**Task item**
What's wanted is a faithful retyping of every entry, pictures excluded.

**Dataset records**
.....

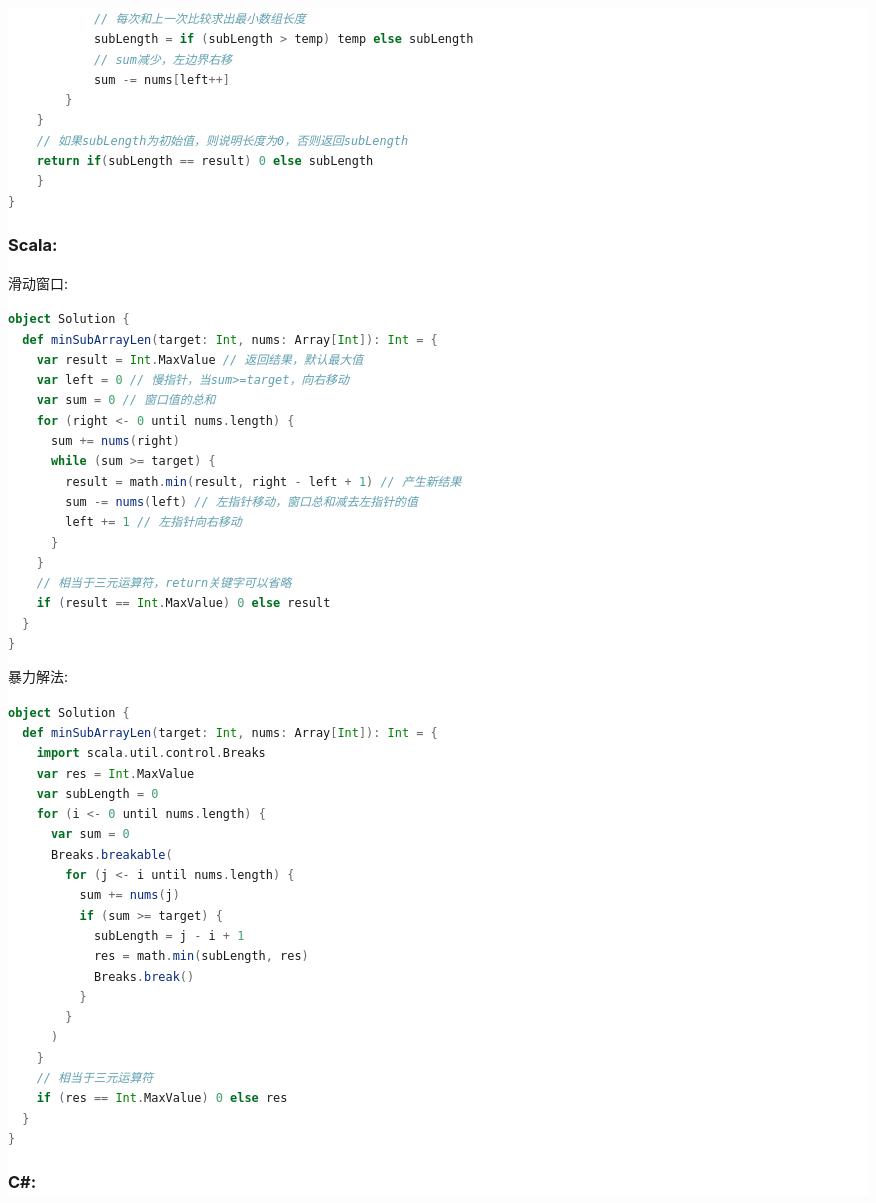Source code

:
 ```kotlin
            // 每次和上一次比较求出最小数组长度
            subLength = if (subLength > temp) temp else subLength
            // sum减少，左边界右移
            sum -= nums[left++]
        }
    }
    // 如果subLength为初始值，则说明长度为0，否则返回subLength
    return if(subLength == result) 0 else subLength
    }
}
```
### Scala:

滑动窗口:
```scala
object Solution {
  def minSubArrayLen(target: Int, nums: Array[Int]): Int = {
    var result = Int.MaxValue // 返回结果，默认最大值
    var left = 0 // 慢指针，当sum>=target，向右移动
    var sum = 0 // 窗口值的总和
    for (right <- 0 until nums.length) {
      sum += nums(right)
      while (sum >= target) {
        result = math.min(result, right - left + 1) // 产生新结果
        sum -= nums(left) // 左指针移动，窗口总和减去左指针的值
        left += 1 // 左指针向右移动
      }
    }
    // 相当于三元运算符，return关键字可以省略
    if (result == Int.MaxValue) 0 else result
  }
}
```

暴力解法:
```scala
object Solution {
  def minSubArrayLen(target: Int, nums: Array[Int]): Int = {
    import scala.util.control.Breaks
    var res = Int.MaxValue
    var subLength = 0
    for (i <- 0 until nums.length) {
      var sum = 0
      Breaks.breakable(
        for (j <- i until nums.length) {
          sum += nums(j)
          if (sum >= target) {
            subLength = j - i + 1
            res = math.min(subLength, res)
            Breaks.break()
          }
        }
      )
    }
    // 相当于三元运算符
    if (res == Int.MaxValue) 0 else res
  }
}
```
### C#:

.....

**Exercise answer**
Source code

:
 ```kotlin
            // 每次和上一次比较求出最小数组长度
            subLength = if (subLength > temp) temp else subLength
            // sum减少，左边界右移
            sum -= nums[left++]
        }
    }
    // 如果subLength为初始值，则说明长度为0，否则返回subLength
    return if(subLength == result) 0 else subLength
    }
}
```
### Scala:

滑动窗口:
```scala
object Solution {
  def minSubArrayLen(target: Int, nums: Array[Int]): Int = {
    var result = Int.MaxValue // 返回结果，默认最大值
    var left = 0 // 慢指针，当sum>=target，向右移动
    var sum = 0 // 窗口值的总和
    for (right <- 0 until nums.length) {
      sum += nums(right)
      while (sum >= target) {
        result = math.min(result, right - left + 1) // 产生新结果
        sum -= nums(left) // 左指针移动，窗口总和减去左指针的值
        left += 1 // 左指针向右移动
      }
    }
    // 相当于三元运算符，return关键字可以省略
    if (result == Int.MaxValue) 0 else result
  }
}
```

暴力解法:
```scala
object Solution {
  def minSubArrayLen(target: Int, nums: Array[Int]): Int = {
    import scala.util.control.Breaks
    var res = Int.MaxValue
    var subLength = 0
    for (i <- 0 until nums.length) {
      var sum = 0
      Breaks.breakable(
        for (j <- i until nums.length) {
          sum += nums(j)
          if (sum >= target) {
            subLength = j - i + 1
            res = math.min(subLength, res)
            Breaks.break()
          }
        }
      )
    }
    // 相当于三元运算符
    if (res == Int.MaxValue) 0 else res
  }
}
```
### C#:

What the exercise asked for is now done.